Le Compte Personnel d’Activité, accompagnement social de la précarisation

samedi 4 juin 2016.
 

En l’état, le compte personnel d’activité se réduit à un accompagnement social d’une précarisation accrue de l’emploi. Loin des promesses de sécurité avancées par le gouvernement.

Un cheval, une alouette. Tel est l’« équilibre » du projet El Khomri.

D’un côté, de puissants éléments d’affaiblissement de la protection des salariés.

De l’autre, quelques dispositions censées faire contrepoids en apportant de la sécurité. Avec, au premier rang, le compte personnel d’activité (CPA), qui enregistrerait des droits accumulés par le salarié au fil de sa carrière. Le CPA intégrerait ainsi les droits existants en matière de formation et de pénibilité, et pourrait à terme s‘étendre à l’indemnisation chômage, la retraite…

En son principe – des droits sociaux attachés à la personne et non plus à l’emploi, cumulatifs et donc transférables d’un employeur à un autre –, ce dispositif répond à une demande syndicale et à une situation qui voit chaque année 20 % des actifs changer d’emploi, et les carrières de plus en plus fractionnées par des périodes de chômage, de CDD… Mais encore faudrait-il clarifier la nature de ce compte. S’agira-t-il de « droits individuels de nature patrimoniale », ou de « droits personnels adossés à des mécanismes de solidarité », interroge le juriste Alain Supiot, évoquant le précédent de la généralisation de la complémentaire santé en entreprise, « droit nouveau » qui, en réalité, est venu « pallier l’effritement » de la couverture solidaire de l’assurance maladie en élargissant la place des assurances privées. « La nature de ce compte dépendra de la place accordée à la solidarité dans son abondement et sa mise en œuvre », souligne Alain Supiot.

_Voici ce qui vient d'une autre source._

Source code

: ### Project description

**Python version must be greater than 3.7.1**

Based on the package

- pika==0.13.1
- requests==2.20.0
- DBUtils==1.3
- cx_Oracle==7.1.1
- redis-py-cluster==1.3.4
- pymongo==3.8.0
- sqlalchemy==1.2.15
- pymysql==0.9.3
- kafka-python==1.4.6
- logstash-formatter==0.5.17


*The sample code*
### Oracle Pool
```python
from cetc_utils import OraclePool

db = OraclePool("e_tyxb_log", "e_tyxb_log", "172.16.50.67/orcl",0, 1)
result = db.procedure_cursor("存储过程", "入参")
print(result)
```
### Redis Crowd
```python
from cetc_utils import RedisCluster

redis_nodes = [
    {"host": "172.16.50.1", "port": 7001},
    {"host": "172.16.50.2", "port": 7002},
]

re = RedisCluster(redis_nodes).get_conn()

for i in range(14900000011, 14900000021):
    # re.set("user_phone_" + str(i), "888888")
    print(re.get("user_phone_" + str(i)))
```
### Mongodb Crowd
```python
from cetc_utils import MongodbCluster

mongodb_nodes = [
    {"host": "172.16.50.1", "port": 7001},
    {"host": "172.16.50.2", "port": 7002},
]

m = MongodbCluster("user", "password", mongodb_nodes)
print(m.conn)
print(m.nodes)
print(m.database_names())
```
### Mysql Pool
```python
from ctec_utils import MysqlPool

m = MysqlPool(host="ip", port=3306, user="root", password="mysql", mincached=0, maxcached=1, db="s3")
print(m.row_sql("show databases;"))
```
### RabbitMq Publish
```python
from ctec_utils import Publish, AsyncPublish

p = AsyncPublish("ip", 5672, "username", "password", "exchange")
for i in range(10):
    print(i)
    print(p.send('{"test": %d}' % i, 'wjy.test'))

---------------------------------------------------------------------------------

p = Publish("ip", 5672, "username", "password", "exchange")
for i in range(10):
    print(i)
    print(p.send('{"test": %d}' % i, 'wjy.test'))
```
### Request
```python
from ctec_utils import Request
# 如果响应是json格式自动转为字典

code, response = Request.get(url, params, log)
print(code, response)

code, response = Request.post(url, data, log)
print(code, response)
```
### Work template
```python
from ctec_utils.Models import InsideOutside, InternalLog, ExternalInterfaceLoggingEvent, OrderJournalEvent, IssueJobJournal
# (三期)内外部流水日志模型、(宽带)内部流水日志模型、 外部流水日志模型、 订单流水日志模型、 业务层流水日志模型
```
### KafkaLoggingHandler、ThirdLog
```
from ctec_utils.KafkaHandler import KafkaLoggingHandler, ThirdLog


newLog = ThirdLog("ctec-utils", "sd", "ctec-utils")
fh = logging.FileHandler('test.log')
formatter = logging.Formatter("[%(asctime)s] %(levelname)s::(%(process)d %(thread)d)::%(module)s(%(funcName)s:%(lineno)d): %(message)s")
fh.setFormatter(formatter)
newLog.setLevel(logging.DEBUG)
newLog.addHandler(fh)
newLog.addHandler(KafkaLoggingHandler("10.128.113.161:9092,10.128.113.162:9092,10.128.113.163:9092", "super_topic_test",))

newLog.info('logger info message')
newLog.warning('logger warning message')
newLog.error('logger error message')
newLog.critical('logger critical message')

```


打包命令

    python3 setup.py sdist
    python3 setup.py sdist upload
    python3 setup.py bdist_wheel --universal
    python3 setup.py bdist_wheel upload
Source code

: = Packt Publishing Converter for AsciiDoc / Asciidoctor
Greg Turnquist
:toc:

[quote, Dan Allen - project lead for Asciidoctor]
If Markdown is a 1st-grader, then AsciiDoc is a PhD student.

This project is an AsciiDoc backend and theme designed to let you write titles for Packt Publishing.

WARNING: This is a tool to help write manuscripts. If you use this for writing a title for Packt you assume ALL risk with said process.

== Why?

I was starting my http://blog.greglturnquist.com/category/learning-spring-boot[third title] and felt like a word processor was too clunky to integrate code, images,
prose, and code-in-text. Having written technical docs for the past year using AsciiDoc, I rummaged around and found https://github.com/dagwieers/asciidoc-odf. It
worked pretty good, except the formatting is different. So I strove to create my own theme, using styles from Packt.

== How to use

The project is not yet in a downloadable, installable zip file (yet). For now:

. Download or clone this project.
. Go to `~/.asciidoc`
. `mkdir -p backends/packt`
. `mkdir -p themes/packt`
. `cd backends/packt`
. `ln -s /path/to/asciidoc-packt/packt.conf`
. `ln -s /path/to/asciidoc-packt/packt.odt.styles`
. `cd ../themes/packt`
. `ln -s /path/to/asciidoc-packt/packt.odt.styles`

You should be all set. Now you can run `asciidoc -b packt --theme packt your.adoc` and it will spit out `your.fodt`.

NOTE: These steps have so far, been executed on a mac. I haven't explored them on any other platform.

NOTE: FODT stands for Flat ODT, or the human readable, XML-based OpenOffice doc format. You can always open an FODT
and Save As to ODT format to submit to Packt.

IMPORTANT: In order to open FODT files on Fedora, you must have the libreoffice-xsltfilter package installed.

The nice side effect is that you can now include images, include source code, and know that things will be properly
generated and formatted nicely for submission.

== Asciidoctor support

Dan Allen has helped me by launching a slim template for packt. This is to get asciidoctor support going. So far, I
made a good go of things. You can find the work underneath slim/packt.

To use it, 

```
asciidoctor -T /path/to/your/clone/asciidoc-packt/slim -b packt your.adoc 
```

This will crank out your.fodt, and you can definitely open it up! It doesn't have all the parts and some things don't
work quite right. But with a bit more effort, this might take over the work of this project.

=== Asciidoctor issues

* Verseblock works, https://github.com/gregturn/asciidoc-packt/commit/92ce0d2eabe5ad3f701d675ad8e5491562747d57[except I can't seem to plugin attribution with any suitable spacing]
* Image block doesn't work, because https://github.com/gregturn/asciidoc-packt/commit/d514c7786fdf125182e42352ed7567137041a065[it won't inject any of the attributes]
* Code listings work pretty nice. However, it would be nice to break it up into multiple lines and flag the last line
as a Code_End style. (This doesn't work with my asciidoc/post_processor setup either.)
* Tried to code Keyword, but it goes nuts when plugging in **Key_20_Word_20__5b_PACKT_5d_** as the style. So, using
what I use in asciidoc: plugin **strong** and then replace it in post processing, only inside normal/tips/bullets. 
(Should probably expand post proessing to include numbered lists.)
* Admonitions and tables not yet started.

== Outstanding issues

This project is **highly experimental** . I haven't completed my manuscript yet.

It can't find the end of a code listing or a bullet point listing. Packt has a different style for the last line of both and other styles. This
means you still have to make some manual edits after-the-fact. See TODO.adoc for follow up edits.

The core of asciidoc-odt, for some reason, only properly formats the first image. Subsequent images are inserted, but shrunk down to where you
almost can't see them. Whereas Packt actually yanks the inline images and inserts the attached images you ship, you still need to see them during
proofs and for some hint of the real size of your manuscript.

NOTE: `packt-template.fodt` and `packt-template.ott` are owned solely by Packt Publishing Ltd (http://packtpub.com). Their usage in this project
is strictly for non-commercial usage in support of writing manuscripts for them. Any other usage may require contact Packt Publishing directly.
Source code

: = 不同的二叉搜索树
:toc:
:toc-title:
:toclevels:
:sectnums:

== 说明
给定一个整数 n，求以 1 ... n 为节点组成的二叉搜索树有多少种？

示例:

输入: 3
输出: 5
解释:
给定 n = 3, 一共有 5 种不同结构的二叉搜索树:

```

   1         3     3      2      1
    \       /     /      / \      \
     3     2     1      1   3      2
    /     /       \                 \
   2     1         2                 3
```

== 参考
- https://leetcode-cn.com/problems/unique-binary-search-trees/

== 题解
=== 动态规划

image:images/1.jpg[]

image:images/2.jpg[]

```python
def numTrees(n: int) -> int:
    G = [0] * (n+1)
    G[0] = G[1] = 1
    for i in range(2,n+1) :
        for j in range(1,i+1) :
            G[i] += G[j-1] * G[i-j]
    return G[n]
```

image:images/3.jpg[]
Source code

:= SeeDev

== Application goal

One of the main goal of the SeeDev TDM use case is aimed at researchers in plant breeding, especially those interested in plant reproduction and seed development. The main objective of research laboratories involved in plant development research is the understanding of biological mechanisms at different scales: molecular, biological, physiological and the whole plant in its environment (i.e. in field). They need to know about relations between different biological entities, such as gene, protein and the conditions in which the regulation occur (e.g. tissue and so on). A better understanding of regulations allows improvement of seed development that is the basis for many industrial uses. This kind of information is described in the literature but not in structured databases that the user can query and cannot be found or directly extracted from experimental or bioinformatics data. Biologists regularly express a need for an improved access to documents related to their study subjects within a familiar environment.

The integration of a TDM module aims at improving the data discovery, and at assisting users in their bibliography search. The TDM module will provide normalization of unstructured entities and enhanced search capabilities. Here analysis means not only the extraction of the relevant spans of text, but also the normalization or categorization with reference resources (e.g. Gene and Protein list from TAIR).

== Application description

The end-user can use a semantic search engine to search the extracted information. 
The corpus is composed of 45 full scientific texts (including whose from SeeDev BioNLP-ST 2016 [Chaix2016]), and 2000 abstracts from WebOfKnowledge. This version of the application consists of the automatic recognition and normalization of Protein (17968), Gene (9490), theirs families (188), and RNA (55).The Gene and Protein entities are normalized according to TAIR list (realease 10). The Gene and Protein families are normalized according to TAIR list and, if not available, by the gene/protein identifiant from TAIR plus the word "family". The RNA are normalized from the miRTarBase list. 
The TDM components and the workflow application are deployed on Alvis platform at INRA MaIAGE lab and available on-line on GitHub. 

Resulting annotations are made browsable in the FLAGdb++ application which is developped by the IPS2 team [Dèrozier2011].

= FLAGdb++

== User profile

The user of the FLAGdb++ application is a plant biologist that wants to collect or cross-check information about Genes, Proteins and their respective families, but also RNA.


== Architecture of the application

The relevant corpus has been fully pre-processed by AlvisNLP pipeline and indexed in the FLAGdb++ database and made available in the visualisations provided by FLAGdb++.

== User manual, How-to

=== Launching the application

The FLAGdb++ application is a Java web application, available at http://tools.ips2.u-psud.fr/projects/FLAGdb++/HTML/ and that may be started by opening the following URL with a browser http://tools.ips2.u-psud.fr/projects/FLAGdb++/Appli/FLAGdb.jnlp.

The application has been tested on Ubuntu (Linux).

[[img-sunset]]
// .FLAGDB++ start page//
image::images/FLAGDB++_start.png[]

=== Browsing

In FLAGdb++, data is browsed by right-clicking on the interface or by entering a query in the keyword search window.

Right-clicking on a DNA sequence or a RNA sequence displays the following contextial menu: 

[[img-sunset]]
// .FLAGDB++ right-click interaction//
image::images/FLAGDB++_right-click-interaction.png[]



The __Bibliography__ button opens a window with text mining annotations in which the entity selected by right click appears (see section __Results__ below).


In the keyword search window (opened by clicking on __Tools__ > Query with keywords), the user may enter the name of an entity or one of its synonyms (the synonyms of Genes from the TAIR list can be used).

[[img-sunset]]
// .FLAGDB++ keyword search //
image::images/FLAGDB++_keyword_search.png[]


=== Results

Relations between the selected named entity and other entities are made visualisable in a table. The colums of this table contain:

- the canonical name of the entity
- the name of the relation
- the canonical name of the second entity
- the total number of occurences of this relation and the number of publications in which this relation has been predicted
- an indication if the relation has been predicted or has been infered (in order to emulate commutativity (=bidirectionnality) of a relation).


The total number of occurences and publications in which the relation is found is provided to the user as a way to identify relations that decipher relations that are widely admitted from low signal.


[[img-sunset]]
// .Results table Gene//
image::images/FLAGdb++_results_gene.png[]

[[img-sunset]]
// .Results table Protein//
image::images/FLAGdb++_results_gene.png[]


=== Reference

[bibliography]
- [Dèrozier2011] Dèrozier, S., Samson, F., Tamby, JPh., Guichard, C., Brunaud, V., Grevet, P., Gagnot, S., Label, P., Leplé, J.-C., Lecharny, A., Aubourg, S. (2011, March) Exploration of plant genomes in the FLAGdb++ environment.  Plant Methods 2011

En l’état, à défaut de mesures visant à responsabiliser les employeurs, le CPA, de fait, « renvoie sur la personne la responsabilité de son employabilité » – via les droits qu’elle aura capitalisés en matière de formation professionnelle –, ou encore de sa santé, sa retraite, analyse-t-on à la CGT.

Au final, alors que le projet El Khomri, loin de la dissuader, permet au patronat d’accroître la flexibilisation de l’emploi, le CPA risque fort de se réduire à un accompagnement social de la précarisation. Loin, très loin, de la visée de la Sécurité sociale professionnelle, défendue par la CGT, ou de la sécurité d’emploi et de formation, prônée par le PCF, qui ambitionnent d’éradiquer la précarité. Non seulement en généralisant le CDI, en poussant les entreprises à la création d’emplois de qualité, bien rémunérés, par la modulation des cotisations sociales. Mais aussi en assurant continuité et progression des droits (salaire, carrière, retraite, etc.) et en garantissant, en cas de licenciement, le maintien du contrat de travail et du revenu – avec un financement mutualisé des employeurs –, jusqu’à l’obtention d’un nouvel emploi ou d’une formation.